La police municipale doit rendre compte et éventuellement interpeller l'auteur
La contravention de 4ème classe prévue par l'article 644-3 du Code Pénal, qui vise les mêmes faits est obsolète (voir l'avis publié au Journal Officiel du 27 décembre 2011 ici ↗).
Il s'agit désormais d'un délit.
Les agents de police municipale doivent dresser un rapport dès qu’ils constatent un délit de vente à la sauvette. En effet, « sans préjudice de l'obligation de rendre compte au maire (…), les agents de police municipale rendent compte immédiatement à tout officier de police judiciaire de la police nationale ou de la gendarmerie nationale territorialement compétent de tous crimes, délits ou contraventions dont ils ont connaissance. Ils adressent sans délai leurs rapports et procès-verbaux simultanément au maire et, par l'intermédiaire des officiers de police judiciaire mentionnés à l'alinéa précédent, au procureur de la République » (art. 21-2, code de procédure pénale). Ils peuvent aussi – avec l’ensemble des précautions légales requises - procéder à une interpellation en cas de flagrance et remettre immédiatement le mis en cause à un officier de police judiciaire avec le rapport subséquent (voir notamment art. 73 et 803, code de procédure pénale).
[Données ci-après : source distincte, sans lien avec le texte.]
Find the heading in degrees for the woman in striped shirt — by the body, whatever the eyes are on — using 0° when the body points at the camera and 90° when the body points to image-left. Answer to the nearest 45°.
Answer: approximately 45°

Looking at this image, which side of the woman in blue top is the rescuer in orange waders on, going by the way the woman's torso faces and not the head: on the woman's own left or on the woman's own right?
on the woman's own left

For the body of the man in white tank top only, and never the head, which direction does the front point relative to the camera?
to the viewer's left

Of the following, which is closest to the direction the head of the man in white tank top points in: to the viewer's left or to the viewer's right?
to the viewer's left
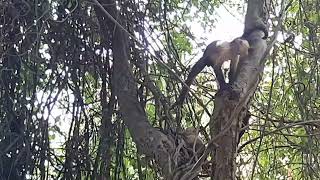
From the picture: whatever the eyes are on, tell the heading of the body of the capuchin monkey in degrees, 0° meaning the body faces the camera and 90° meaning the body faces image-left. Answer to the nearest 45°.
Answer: approximately 270°
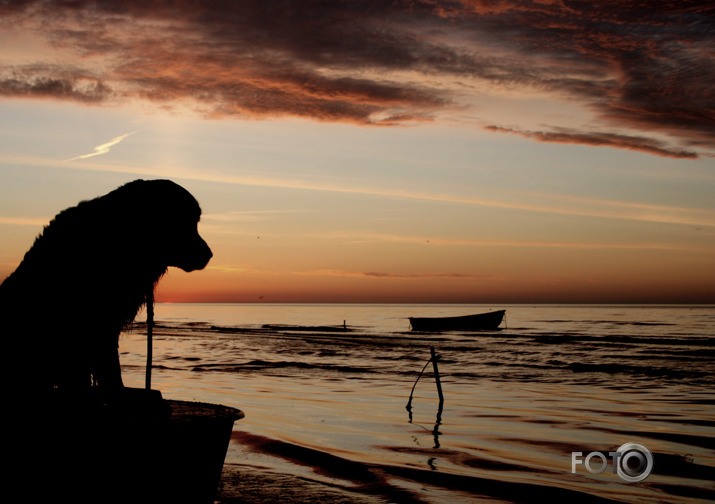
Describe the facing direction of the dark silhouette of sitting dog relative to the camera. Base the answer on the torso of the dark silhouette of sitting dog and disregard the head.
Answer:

Ce sont ces seules compétences. Il ne peut ni relever l'identité de l'auteur, ni procéder à la saisie et encore moins la destruction des marchandises, s'agissant d'un délit qu'il ne peut pas relever par procès-verbal.
Conseils : des actions coordonnées entre les différentes forces de police et le parquet peuvent être étudiées pour lutter contre la vente à la sauvette.
Dans le rapport de police, il est obligatoire de viser l’arrêté enfreint par le mis en cause (Cour de cassation, crim., 04-87849 du 6/09/2005 ; Cour de cassation, crim ., n° 06-80656 du 12/09/2006).
Le maire peut saisir la DGCCRF en cas d’occupation sans titre d’un domaine public
Lorsque le maire constate des ventes irrégulières sur le domaine public communal, ou sur autre domaine public, il peut également saisir la direction générale de la Concurrence, de la consommation et de la Répression des fraudes (DGCCRF). En effet : « il est interdit à toute personne d'offrir à la vente des produits ou de proposer des services en utilisant, dans des conditions irrégulières, le domaine public de l'État, des collectivités locales et de leurs établissements publics » (art L. 442-8, code de commerce, CC). Les agents de DGCCRF peuvent consigner les produits offerts à la vente et les biens ayant permis la vente des produits ou l'offre de services pendant une durée d’un mois. Le contrevenant s’expose à une amende de 1 500 euros (art. R. 442-2, code de commerce ; art. 131-13, code pénal).